> TEXT SEGMENT
Hello Wes,
On 4/2/2012 4:05 PM, Wes Modes wrote:
Thanks Shawn and Karen, for the suggestions, even given my vague
requirements.
To clarify some of my requirements.
*Application: *We are using an open-source application called Omeka,
which is a "free, flexible, and open source web-publishing platform for
the display of library, museum, archives, and scholarly collections and
exhibitions." Without getting into how free (or scalable) free software
really is, we can view it as one aspect we cannot change, having been
written into the grant requirements we received for the project.
Experienced Omeka developers and our own developer have suggested
that/it is not feasible to separate database writes from reads in the
application/ (given time and resources).
That's a shame. Sounds like you are back to one big server or several
smaller servers with in-program sharding.
*SAN: *The SAN is a Dell EqualLogic 6100 which has redundant everything,
including multiple NICs, controllers, and power. So we are less
concerned about the SAN being a SPoF. On the other hand, if we have a
single big MySQL server that fails, we could bring up another copy of it
via VMWare, but until the server came up, the application would be dead
in the water. If the database is corrupted, service will be interrupted
for a considerable time.
Again, each MySQL instance needs it's own copy of the data. Having only
one big powerful disk system means that each instance you fire up must
both share spindles and networking to access its data. Just like a
freeway at rush hour, you may find the traffic into and out of this one
device crawling to a halt exactly when you don't want it to.
*High Availability:* It sounds like there is some debate over how to
provide HA best, but do people really disagree on the desired results?

> PROBLEMS TO WORK ON
• A. In the email about the Omeka database setup, what model of SAN is being used?
• B. Carry on the email about the Omeka database setup, picking up right after its last sentence.

> RECORDS SUPPLIED
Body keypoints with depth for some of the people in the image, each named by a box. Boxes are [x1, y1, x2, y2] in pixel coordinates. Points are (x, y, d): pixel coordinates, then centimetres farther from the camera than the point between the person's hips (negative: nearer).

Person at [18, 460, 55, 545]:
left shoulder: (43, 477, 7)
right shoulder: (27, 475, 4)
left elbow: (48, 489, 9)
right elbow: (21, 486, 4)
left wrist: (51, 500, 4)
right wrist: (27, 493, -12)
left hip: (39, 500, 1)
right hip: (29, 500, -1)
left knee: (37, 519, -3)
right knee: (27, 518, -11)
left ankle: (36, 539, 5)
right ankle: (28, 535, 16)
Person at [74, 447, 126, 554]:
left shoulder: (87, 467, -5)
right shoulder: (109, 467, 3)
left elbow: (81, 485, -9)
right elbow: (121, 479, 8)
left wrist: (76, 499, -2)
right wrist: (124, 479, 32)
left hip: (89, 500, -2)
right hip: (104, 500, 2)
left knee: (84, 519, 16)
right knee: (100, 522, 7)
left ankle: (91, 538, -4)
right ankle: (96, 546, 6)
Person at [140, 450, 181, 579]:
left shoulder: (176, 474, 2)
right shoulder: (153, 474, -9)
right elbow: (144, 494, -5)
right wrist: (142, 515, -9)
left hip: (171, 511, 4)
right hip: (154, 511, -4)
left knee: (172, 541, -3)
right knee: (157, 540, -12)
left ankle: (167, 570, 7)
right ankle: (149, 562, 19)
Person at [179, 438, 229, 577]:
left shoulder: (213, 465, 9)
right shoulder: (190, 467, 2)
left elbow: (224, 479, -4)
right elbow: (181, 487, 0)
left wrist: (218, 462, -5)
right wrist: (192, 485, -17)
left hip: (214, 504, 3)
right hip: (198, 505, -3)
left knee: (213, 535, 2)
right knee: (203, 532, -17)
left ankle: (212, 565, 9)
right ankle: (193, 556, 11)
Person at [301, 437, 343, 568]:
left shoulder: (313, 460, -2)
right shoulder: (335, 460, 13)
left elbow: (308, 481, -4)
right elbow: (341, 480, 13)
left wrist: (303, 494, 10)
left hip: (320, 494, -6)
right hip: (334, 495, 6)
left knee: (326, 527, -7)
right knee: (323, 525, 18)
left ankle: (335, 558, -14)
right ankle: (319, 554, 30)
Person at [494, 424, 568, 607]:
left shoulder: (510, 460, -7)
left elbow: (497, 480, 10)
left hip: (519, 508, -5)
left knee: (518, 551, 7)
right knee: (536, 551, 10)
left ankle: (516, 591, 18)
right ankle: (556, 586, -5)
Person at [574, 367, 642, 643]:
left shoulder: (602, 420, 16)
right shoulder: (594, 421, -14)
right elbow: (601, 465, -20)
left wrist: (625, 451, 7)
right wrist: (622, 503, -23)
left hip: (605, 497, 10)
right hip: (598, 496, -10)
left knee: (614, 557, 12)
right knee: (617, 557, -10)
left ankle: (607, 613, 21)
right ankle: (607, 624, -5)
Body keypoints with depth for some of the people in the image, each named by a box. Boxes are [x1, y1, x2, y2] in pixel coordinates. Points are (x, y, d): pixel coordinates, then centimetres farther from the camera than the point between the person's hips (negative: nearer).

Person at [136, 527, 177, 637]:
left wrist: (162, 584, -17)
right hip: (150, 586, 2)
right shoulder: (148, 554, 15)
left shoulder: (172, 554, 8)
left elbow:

--

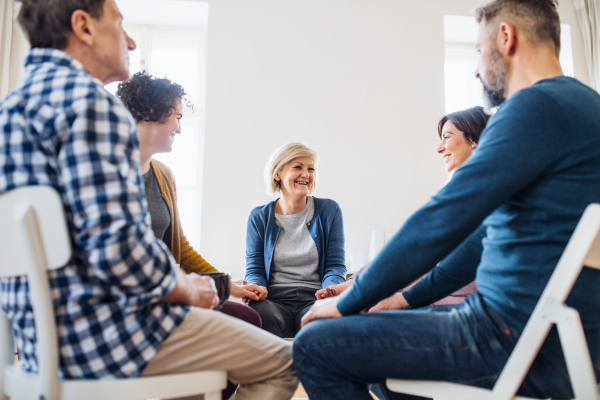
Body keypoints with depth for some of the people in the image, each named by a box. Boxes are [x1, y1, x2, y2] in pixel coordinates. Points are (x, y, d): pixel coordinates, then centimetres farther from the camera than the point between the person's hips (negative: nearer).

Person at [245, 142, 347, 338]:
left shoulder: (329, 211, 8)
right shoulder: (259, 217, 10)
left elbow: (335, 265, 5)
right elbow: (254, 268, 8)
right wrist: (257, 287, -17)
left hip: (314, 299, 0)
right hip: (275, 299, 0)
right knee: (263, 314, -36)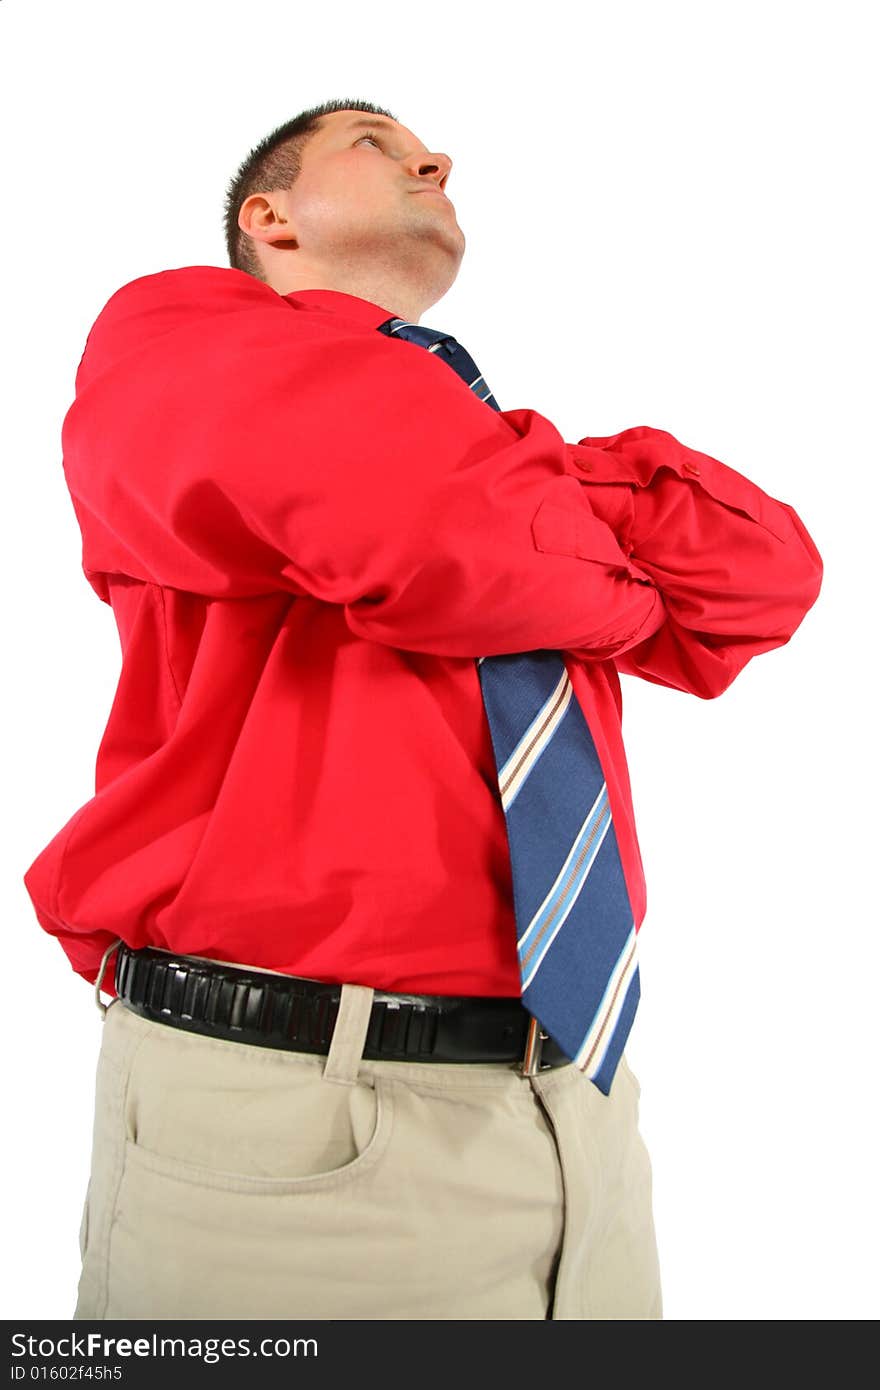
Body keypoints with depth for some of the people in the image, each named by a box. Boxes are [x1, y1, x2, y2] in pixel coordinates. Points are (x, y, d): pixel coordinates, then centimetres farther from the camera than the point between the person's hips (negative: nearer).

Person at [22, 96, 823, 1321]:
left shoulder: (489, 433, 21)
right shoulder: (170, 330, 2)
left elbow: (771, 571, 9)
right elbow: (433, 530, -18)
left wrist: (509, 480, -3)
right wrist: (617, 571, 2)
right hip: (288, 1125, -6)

> YOUR RESPONSES
• A. A Dell EqualLogic 6100.

• B.
Without getting into the many meanings of this buzz word, here's what we
mean: /We desire to maintain high availability of service, allowing a
small fraction of users to experience outage for only seconds at a
time. We desire to provide this through horizontal scaling, redundancy,
failover planning, and external monitoring. /
"Small fraction of users" - this implies data sharding. Multiple MySQL
instances each with enough data to operate independently for one slice
of your most important data and an application smart enough to know
which shard to go to for each slice of data.
"For a few seconds at a time" - you do not want a shared disk. Should
the active MySQL die, it's data will be in an inconsistent state. Once
you fire up the passive daemon it will need to perform a recovery
restart. This down time is more than likely not going to take only a few
seconds. The more data you have, the longer the checks will take. An
independent copy maintained by a slave instance, provides a logically
consistent copy of the master's data as it will only replicate complete
transactions.
"horizontal scaling" - one master, multiple slaves. This requires the
separation of writes and reads.
*Scalability: *Again, seems like there are lots of applications and
implementation, but people agree on the general concept. Here's what we
mean for this project: /We desire to scale our services so that a
usage surge does not cause unavailability of the services for some
users. We prefer to horizontally increase scalability using
load-balancing strategies to treat clusters of servers as single logical
units./
"Horizontal scalability" - see above
"clusters of servers" - unless they share a common data set (which
cannot happen via file sharing) they will not be useful as a logical
unit. Multiple slaves all replicating from the same master does match
this requirement.
The application may have not been designed with great scalability in
mind, but if multiple application instances are accessing multiple
database servers treated as one logical unit, that may not be too
relevant.
"logical unit" - see above
"multiple database servers" - remember! each instance of MySQL requires
its own set of data. No sharing is allowed.
I am responsible for creating an architecture upon which this project
will run. I am not responsible for redesigning the application. So
far, no one has suggested anything that approached meeting our
requirements, even our vague ones. Perhaps I am asking the wrong list?
No, you are asking the correct list. You are just not believing our
answers. The application design is your stumbling block. It is written
to function only with one large database (SPOF). Until you can fix that
(as painful as it may be), you cannot achieve your availability goals.
Does anyone have any experience with MySQL Multi-Master Replication?
Perhaps that should be a separate post.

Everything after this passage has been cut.